The cost of shipping from China to the United States has collapsed precipitously over the past few months, and is now back below pre-COVID levels. Which is a great thing if we’re worried about tangled supply chains and the inflationary effect of the high cost of shipping. But the reason the cost of shipping has fallen so fast does create a whole other reason to be concerned.
Orders coming into China are drying up. CNBC’s Supply Chain Heat Map suggest U.S. manufacturing orders to China are down 40%. And shipping firm HLS expect demand for shipping containers to fall another 2.5% in 2023, just as another 5-6% of shipping capacity comes online. So expect more supply and less demand to come.
This appears to be an “inventory correction”. Many American companies struggled to get materials in 2020 and 2021, so abandoned their ‘just in time’ philosophies and built up significant inventory in warehouses (aka safety stock). Now that supply chains are normalising and the economy is slowing down, these companies don’t need to order more from China until they sell through their safety stock first. As a result, October saw U.S. imports from Asia hit their lowest level in 20 months.

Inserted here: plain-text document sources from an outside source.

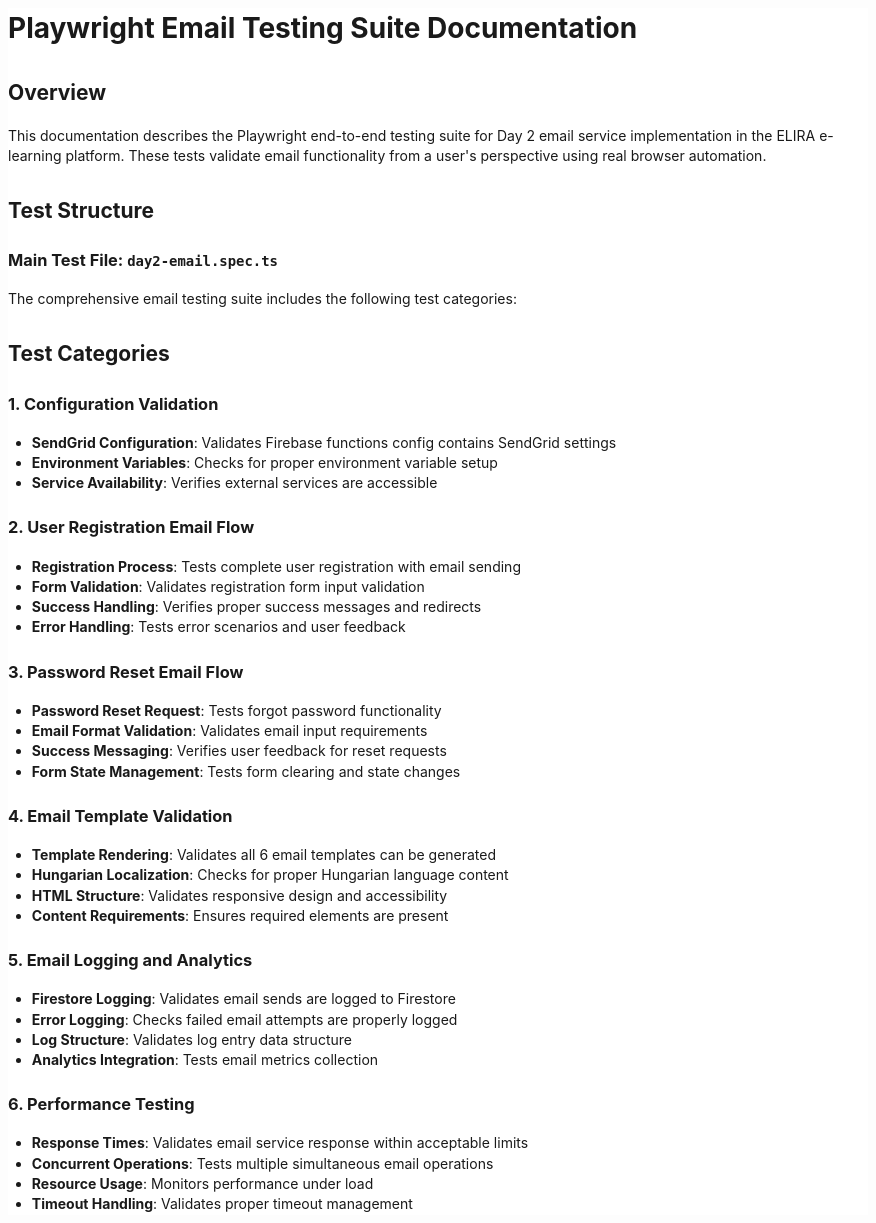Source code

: # Playwright Email Testing Suite Documentation

## Overview

This documentation describes the Playwright end-to-end testing suite for Day 2 email service implementation in the ELIRA e-learning platform. These tests validate email functionality from a user's perspective using real browser automation.

## Test Structure

### Main Test File: `day2-email.spec.ts`

The comprehensive email testing suite includes the following test categories:

## Test Categories

### 1. Configuration Validation
- **SendGrid Configuration**: Validates Firebase functions config contains SendGrid settings
- **Environment Variables**: Checks for proper environment variable setup
- **Service Availability**: Verifies external services are accessible

### 2. User Registration Email Flow
- **Registration Process**: Tests complete user registration with email sending
- **Form Validation**: Validates registration form input validation
- **Success Handling**: Verifies proper success messages and redirects
- **Error Handling**: Tests error scenarios and user feedback

### 3. Password Reset Email Flow
- **Password Reset Request**: Tests forgot password functionality
- **Email Format Validation**: Validates email input requirements
- **Success Messaging**: Verifies user feedback for reset requests
- **Form State Management**: Tests form clearing and state changes

### 4. Email Template Validation
- **Template Rendering**: Validates all 6 email templates can be generated
- **Hungarian Localization**: Checks for proper Hungarian language content
- **HTML Structure**: Validates responsive design and accessibility
- **Content Requirements**: Ensures required elements are present

### 5. Email Logging and Analytics
- **Firestore Logging**: Validates email sends are logged to Firestore
- **Error Logging**: Checks failed email attempts are properly logged
- **Log Structure**: Validates log entry data structure
- **Analytics Integration**: Tests email metrics collection

### 6. Performance Testing
- **Response Times**: Validates email service response within acceptable limits
- **Concurrent Operations**: Tests multiple simultaneous email operations
- **Resource Usage**: Monitors performance under load
- **Timeout Handling**: Validates proper timeout management
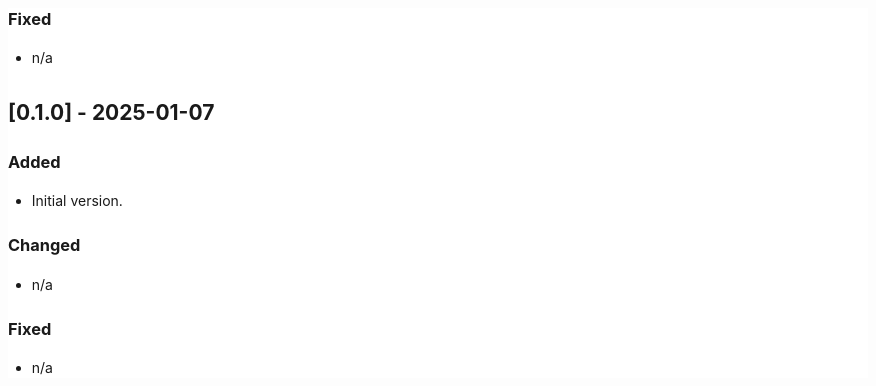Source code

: ### Fixed
- n/a

## [0.1.0] - 2025-01-07

### Added
- Initial version.

### Changed
- n/a

### Fixed
- n/a
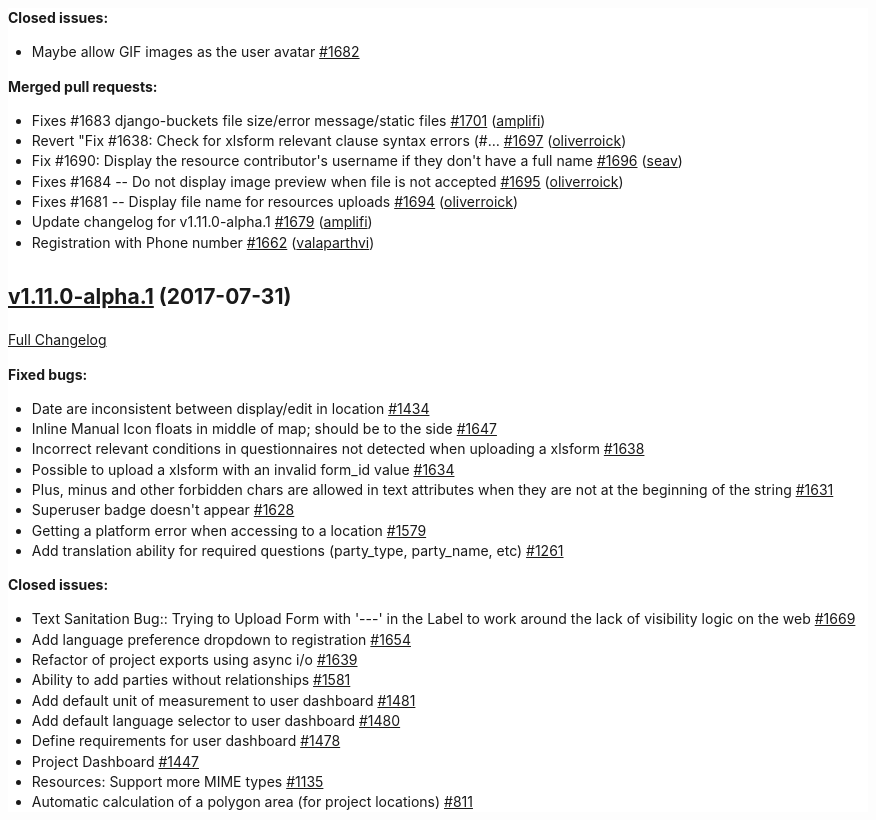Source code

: **Closed issues:**

- Maybe allow GIF images as the user avatar [\#1682](https://github.com/Cadasta/cadasta-platform/issues/1682)

**Merged pull requests:**

- Fixes \#1683 django-buckets file size/error message/static files [\#1701](https://github.com/Cadasta/cadasta-platform/pull/1701) ([amplifi](https://github.com/amplifi))
- Revert "Fix \#1638: Check for xlsform relevant clause syntax errors \(\#… [\#1697](https://github.com/Cadasta/cadasta-platform/pull/1697) ([oliverroick](https://github.com/oliverroick))
- Fix \#1690: Display the resource contributor's username if they don't have a full name [\#1696](https://github.com/Cadasta/cadasta-platform/pull/1696) ([seav](https://github.com/seav))
- Fixes \#1684 -- Do not display image preview when file is not accepted [\#1695](https://github.com/Cadasta/cadasta-platform/pull/1695) ([oliverroick](https://github.com/oliverroick))
- Fixes \#1681 -- Display file name for resources uploads [\#1694](https://github.com/Cadasta/cadasta-platform/pull/1694) ([oliverroick](https://github.com/oliverroick))
- Update changelog for v1.11.0-alpha.1 [\#1679](https://github.com/Cadasta/cadasta-platform/pull/1679) ([amplifi](https://github.com/amplifi))
- Registration with Phone number [\#1662](https://github.com/Cadasta/cadasta-platform/pull/1662) ([valaparthvi](https://github.com/valaparthvi))

## [v1.11.0-alpha.1](https://github.com/Cadasta/cadasta-platform/tree/v1.11.0-alpha.1) (2017-07-31)
[Full Changelog](https://github.com/Cadasta/cadasta-platform/compare/v1.10.0...v1.11.0-alpha.1)

**Fixed bugs:**

- Date are inconsistent between display/edit in location [\#1434](https://github.com/Cadasta/cadasta-platform/issues/1434)
- Inline Manual Icon floats in middle of map; should be to the side [\#1647](https://github.com/Cadasta/cadasta-platform/issues/1647)
- Incorrect relevant conditions in questionnaires not detected when uploading a xlsform [\#1638](https://github.com/Cadasta/cadasta-platform/issues/1638)
- Possible to upload a xlsform with an invalid form\_id value [\#1634](https://github.com/Cadasta/cadasta-platform/issues/1634)
- Plus, minus and other forbidden chars are allowed in text attributes when they are not at the beginning of the string [\#1631](https://github.com/Cadasta/cadasta-platform/issues/1631)
- Superuser badge doesn't appear [\#1628](https://github.com/Cadasta/cadasta-platform/issues/1628)
- Getting a platform error when accessing to a location  [\#1579](https://github.com/Cadasta/cadasta-platform/issues/1579)
- Add translation ability for required questions \(party\_type, party\_name, etc\) [\#1261](https://github.com/Cadasta/cadasta-platform/issues/1261)

**Closed issues:**

- Text Sanitation Bug:: Trying to Upload Form with '---' in the Label to work around the lack of visibility logic on the web [\#1669](https://github.com/Cadasta/cadasta-platform/issues/1669)
- Add language preference dropdown to registration [\#1654](https://github.com/Cadasta/cadasta-platform/issues/1654)
- Refactor of project exports using async i/o  [\#1639](https://github.com/Cadasta/cadasta-platform/issues/1639)
- Ability to add parties without relationships [\#1581](https://github.com/Cadasta/cadasta-platform/issues/1581)
- Add default unit of measurement to user dashboard [\#1481](https://github.com/Cadasta/cadasta-platform/issues/1481)
- Add default language selector to user dashboard [\#1480](https://github.com/Cadasta/cadasta-platform/issues/1480)
- Define requirements for user dashboard [\#1478](https://github.com/Cadasta/cadasta-platform/issues/1478)
- Project Dashboard [\#1447](https://github.com/Cadasta/cadasta-platform/issues/1447)
- Resources: Support more MIME types [\#1135](https://github.com/Cadasta/cadasta-platform/issues/1135)
- Automatic calculation of a polygon area \(for project locations\) [\#811](https://github.com/Cadasta/cadasta-platform/issues/811)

Now, CNBC report that many Chinese factories will be shutting two weeks earlier than expected for Chinese Lunar New Year. This decline in orders and shutting factories early comes just at the wrong time for the Chinese economy, as it looks to regain some composure and return to growth as it loosens its COVID zero policy.
It’s not all bad news though. Surprisingly Europe’s trade to the United States is booming. Across Europe, exports to the US are up ~20% in 2022 and in Germany alone, exports to the U.S. were up almost 50% between September 2021 and 2022.